Be sure to produce separate and carefully focused forms of advertising for each sector of your target market. Some planners will already retain consultant-chartered planners, so take care not to blatantly poach work and refer to the RTPI Code of Professional Conduct if you are uncertain.

6. Win the work

There are several basic points to define in initial discussions. Namely, the scope of the advice required; the client’s objectives; the timetable available; outputs required by the client; budgetary constraints and specific requirements about the way the client would like the work managed. It is customary to follow up with a proposal letter that outlines how and when the work will be carried out and a detailed cost estimate.

7. Set your price

Your rates must be competitive, represent value-for-money and provide a reasonable profit. There are three types:

  • Time-based fees

Beware: new consultants typically undercharge, either from fear of losing opportunities or lack of information about market rates. They are also prone to omit charging for time spent on research.

  • Lump-sum contracts
  • Ad valorem contracts. You may agree a fee formula that takes account of the value of the work to the client: for example, a percentage of the increase in development value of the site.
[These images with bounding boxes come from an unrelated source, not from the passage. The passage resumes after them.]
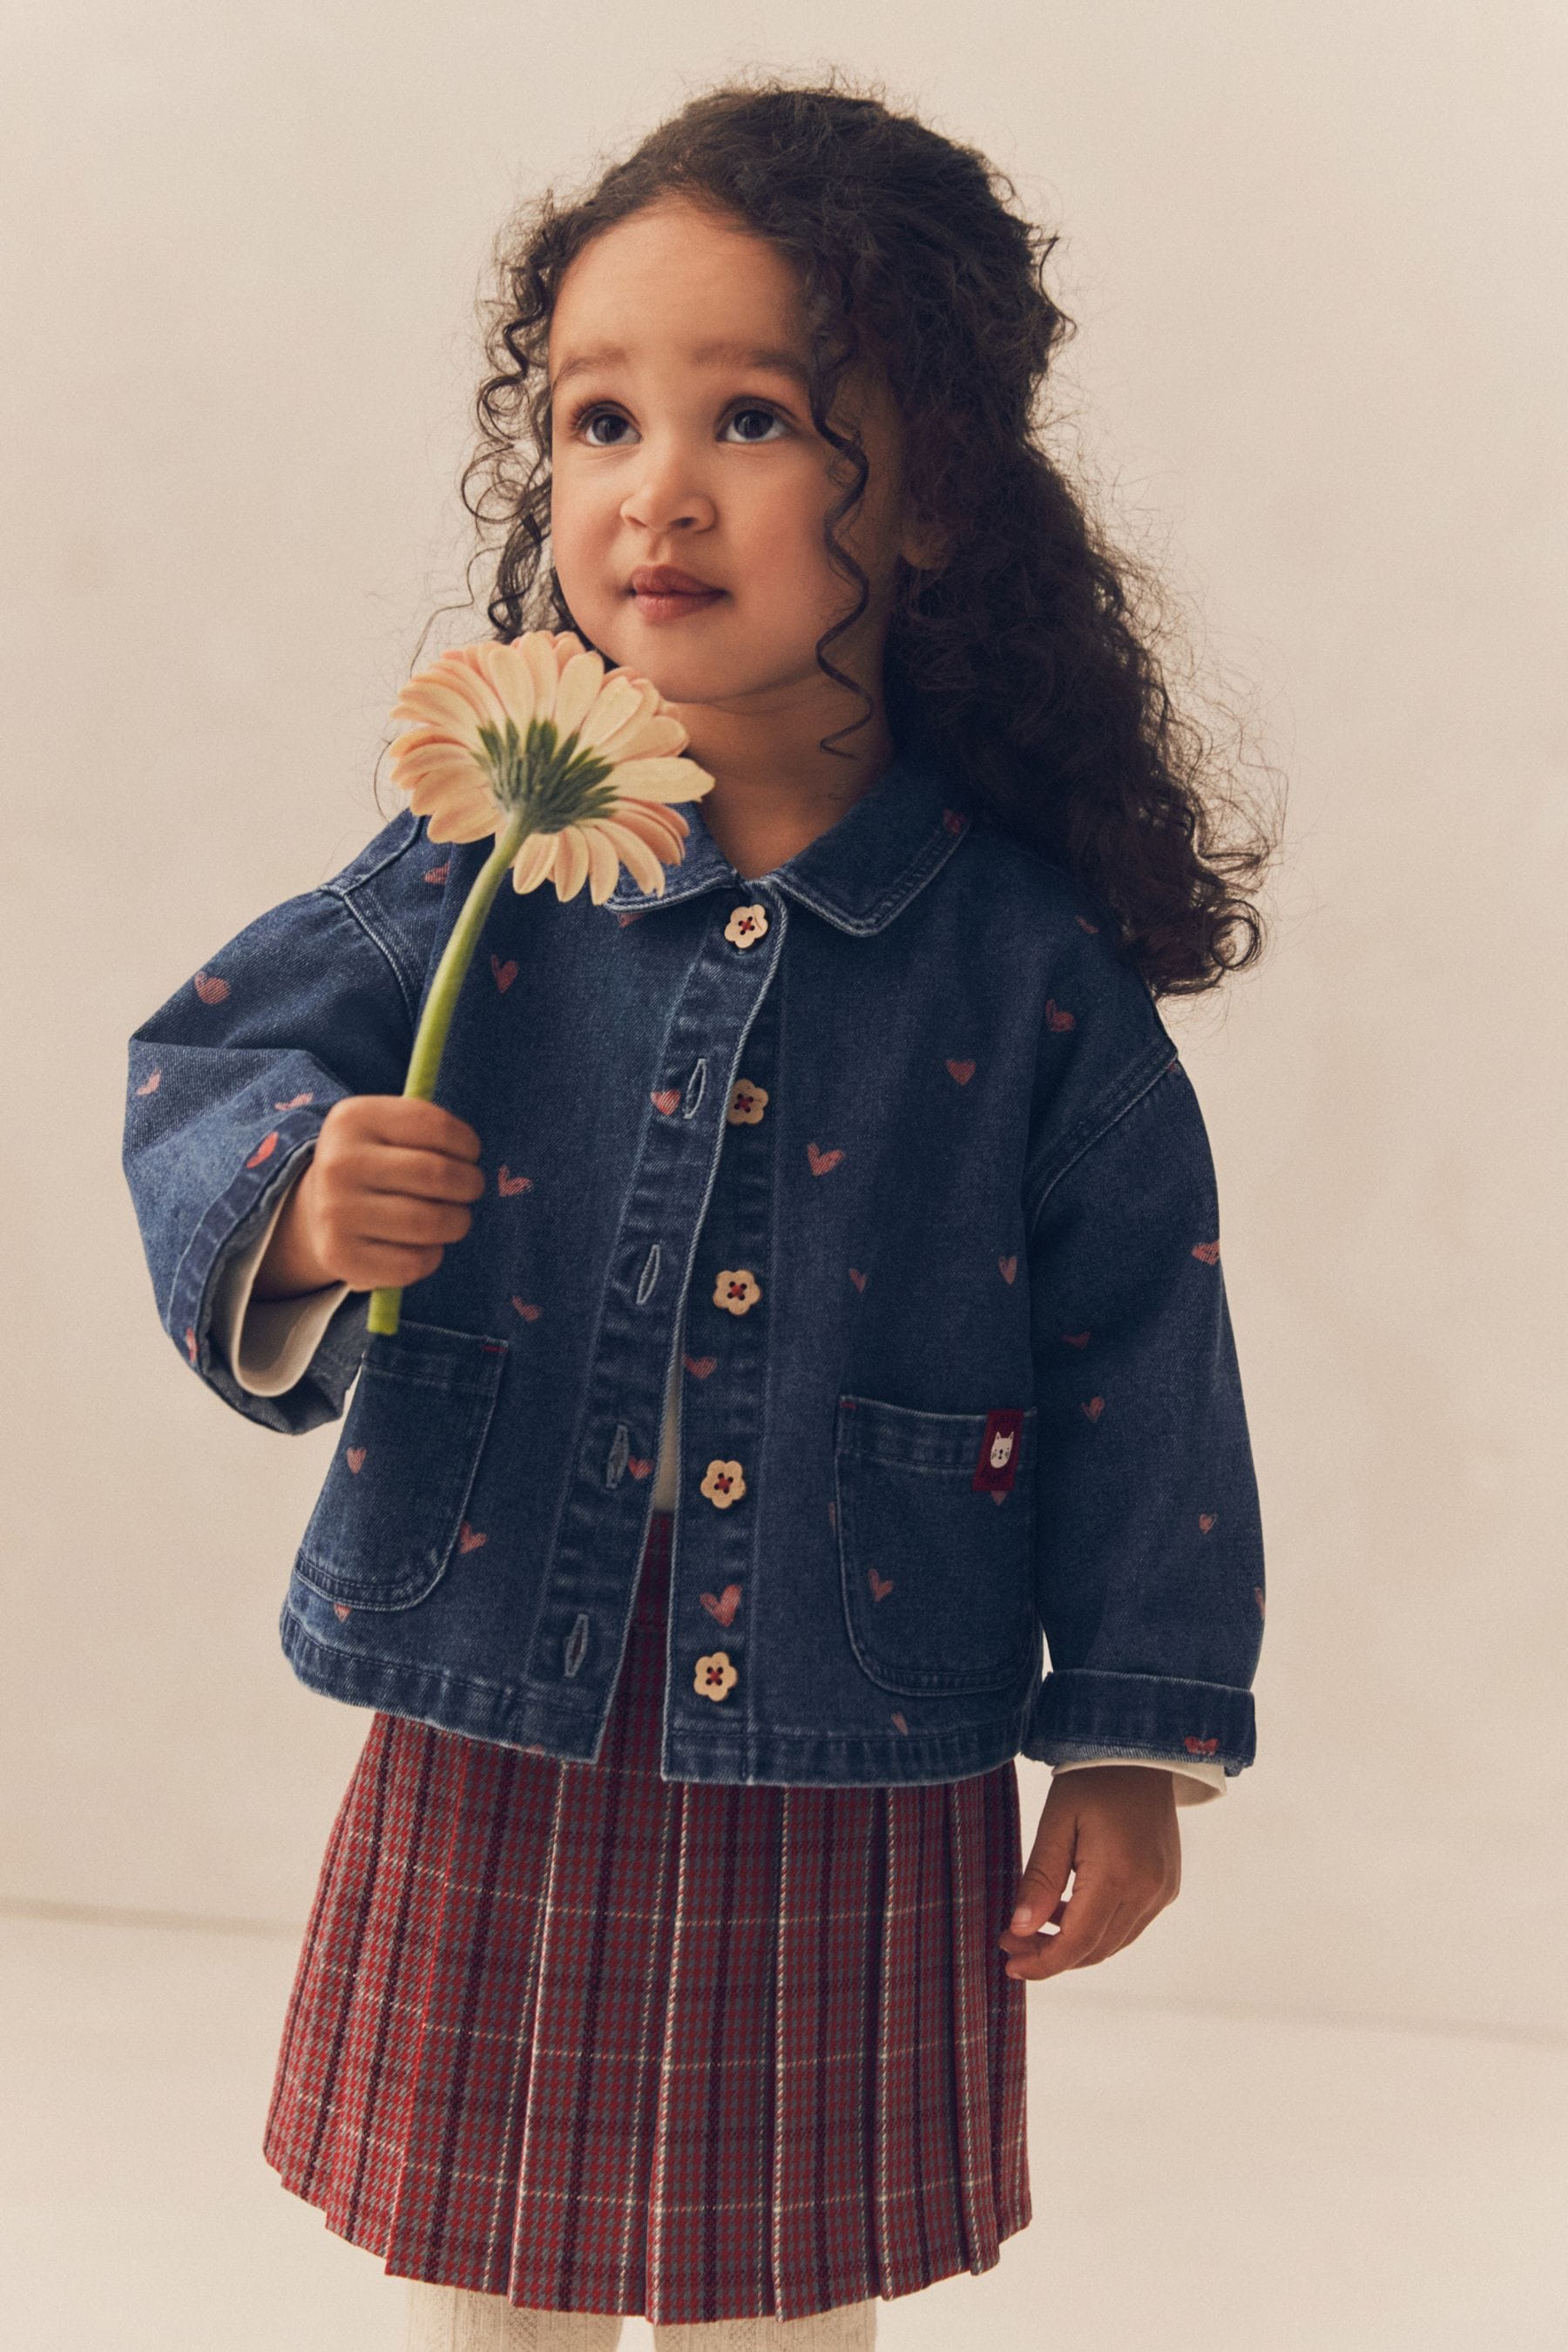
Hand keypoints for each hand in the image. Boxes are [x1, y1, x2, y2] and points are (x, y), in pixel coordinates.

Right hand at [255, 1096, 484, 1298]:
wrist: (319, 1208)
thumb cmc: (377, 1164)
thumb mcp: (390, 1131)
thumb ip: (428, 1131)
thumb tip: (470, 1155)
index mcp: (354, 1119)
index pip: (435, 1126)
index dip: (467, 1144)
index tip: (469, 1155)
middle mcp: (339, 1163)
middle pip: (437, 1175)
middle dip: (470, 1184)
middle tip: (470, 1188)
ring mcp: (336, 1212)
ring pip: (430, 1222)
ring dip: (457, 1222)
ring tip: (453, 1218)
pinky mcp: (340, 1256)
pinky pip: (414, 1262)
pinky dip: (433, 1256)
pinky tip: (425, 1245)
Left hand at [998, 1765, 1181, 1980]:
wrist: (1141, 1751)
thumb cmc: (1093, 1779)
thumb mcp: (1056, 1821)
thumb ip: (1039, 1878)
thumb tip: (1020, 1929)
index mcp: (1119, 1876)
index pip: (1077, 1943)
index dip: (1042, 1962)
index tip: (1009, 1963)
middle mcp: (1148, 1891)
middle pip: (1095, 1950)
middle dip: (1051, 1956)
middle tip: (1011, 1943)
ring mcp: (1162, 1891)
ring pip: (1113, 1942)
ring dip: (1073, 1944)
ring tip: (1033, 1926)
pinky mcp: (1167, 1886)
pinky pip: (1129, 1925)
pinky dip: (1096, 1928)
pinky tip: (1066, 1910)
Beware: There are evident risks on a speculative fee that does not cover costs and new consultants will find it easier to keep to time-based fees.
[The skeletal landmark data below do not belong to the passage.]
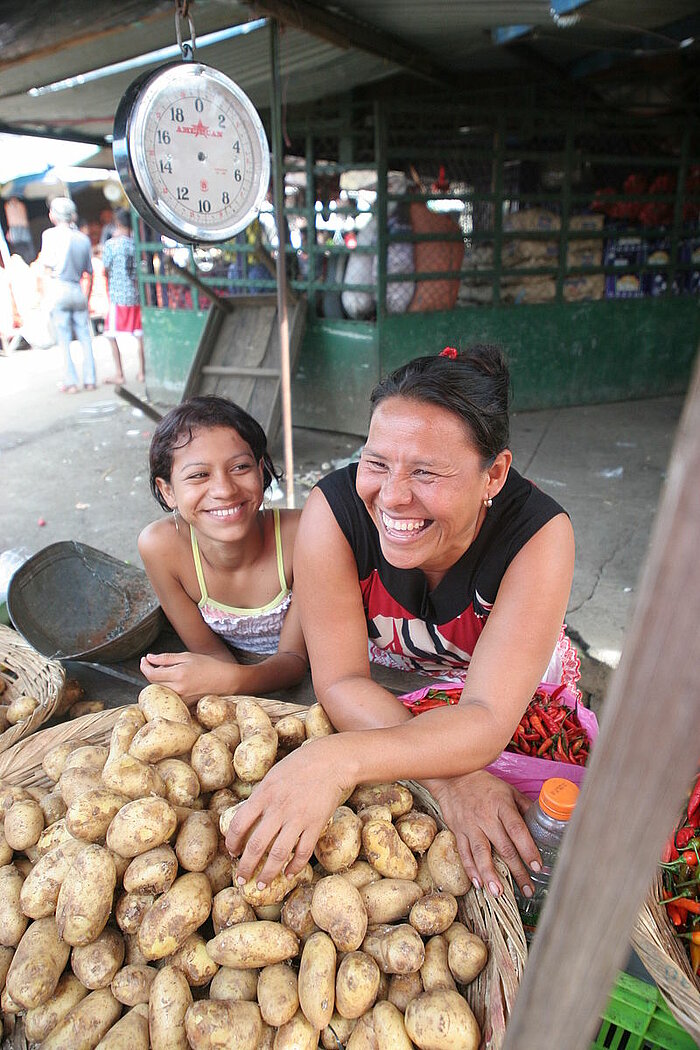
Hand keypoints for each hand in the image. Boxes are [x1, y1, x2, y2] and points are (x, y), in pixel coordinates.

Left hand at [139, 651, 233, 699]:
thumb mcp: (187, 656)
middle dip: (152, 672)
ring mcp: (182, 699)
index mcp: (178, 674)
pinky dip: (168, 688)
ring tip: (171, 672)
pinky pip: (170, 696)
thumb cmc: (209, 666)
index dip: (144, 666)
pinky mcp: (185, 705)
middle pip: (154, 683)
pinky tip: (177, 682)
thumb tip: (149, 658)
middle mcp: (178, 688)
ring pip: (161, 690)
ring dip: (160, 681)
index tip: (144, 660)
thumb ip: (166, 658)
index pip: (151, 674)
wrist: (226, 680)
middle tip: (158, 664)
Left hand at [225, 736, 355, 886]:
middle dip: (246, 866)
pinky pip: (303, 852)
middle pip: (256, 845)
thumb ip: (260, 797)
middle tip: (242, 878)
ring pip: (278, 854)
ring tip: (261, 884)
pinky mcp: (315, 824)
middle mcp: (278, 809)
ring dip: (268, 873)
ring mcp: (298, 818)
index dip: (232, 842)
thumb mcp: (272, 776)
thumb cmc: (299, 765)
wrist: (330, 761)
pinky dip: (295, 866)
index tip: (232, 851)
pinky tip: (288, 873)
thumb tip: (246, 818)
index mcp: (263, 794)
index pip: (239, 824)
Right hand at [427, 770, 540, 897]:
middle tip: (527, 889)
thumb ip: (524, 806)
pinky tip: (478, 884)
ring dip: (490, 874)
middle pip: (503, 847)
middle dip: (517, 871)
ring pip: (481, 853)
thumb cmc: (484, 784)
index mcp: (502, 806)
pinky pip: (463, 853)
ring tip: (499, 892)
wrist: (452, 777)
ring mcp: (470, 825)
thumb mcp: (508, 790)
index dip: (528, 849)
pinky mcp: (458, 831)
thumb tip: (543, 821)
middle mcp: (486, 818)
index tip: (537, 866)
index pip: (517, 830)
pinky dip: (470, 869)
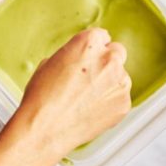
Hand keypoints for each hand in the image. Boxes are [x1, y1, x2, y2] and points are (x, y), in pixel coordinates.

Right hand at [10, 28, 131, 160]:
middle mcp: (109, 59)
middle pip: (117, 53)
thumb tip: (80, 59)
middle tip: (91, 78)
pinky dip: (110, 102)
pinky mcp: (124, 103)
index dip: (93, 48)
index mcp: (89, 43)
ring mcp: (120, 81)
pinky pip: (120, 97)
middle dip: (107, 62)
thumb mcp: (49, 63)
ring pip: (120, 77)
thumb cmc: (42, 98)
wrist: (44, 129)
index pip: (102, 36)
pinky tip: (91, 111)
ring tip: (86, 100)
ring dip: (109, 83)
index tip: (90, 57)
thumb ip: (73, 56)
8. Set out a detailed estimate of fees

The RTPI’s experience is that most complaints about consultants’ fees occur where no agreement has been formalised between consultant and client. There should be no ambiguity. It is advisable to cover the following items:

a) Summary table of estimated costs
b) Detailed tables of time costs
c) Detailed tables of reimbursable expenses
d) Subsistence and daily allowances
e) Local authority fees for planning applications
f) Terms and schedule of payment.


Going it alone: Five top tips

Ryan Fuller and James Long set up Fuller Long Property Network when they became disillusioned with what they saw as a “restrictive” consultancy model. They wanted control over wages, time and creativity, and to offer flexible working to staff.

(1) Identify your most important reason for working for yourself and develop your business plan around that. If you enjoy it, you are more likely to succeed.

(2) Think about the people you know and how to turn them into opportunities.

(3) Surround yourself with good people who provide a supportive network. They may be family or fellow professionals you can call on to discuss intricate planning matters. Sometimes it’s the talking that allows you to come up with an innovative solution.

(4) Become an expert in marketing, accounting, time management and self-motivation.

(5) A true understanding of the processes, people and pressures of being a planning officer will equip you to give your clients the very best advice.


9. Note the RTPI must-dos:

  • Keep your clients well-informed
  • Don’t try to do your own tax returns
  • Never underestimate how long it takes to fill in an application form
  • Never say that planning permission will be granted just to get the job
  • Don’t rely too much on a handful of clients
  • Work at an hourly rate if possible
  • Keep in touch with your RTPI region and the Independent Consultants Network to prevent isolation and raise your profile.

10. Read the expert guidance

In April 2016, the RTPI updated its Starting in Private Practice guide (PDF) and published this helpful Starting your own private planning practice blog. Both are worth a read if you're considering a career as an independent consultant.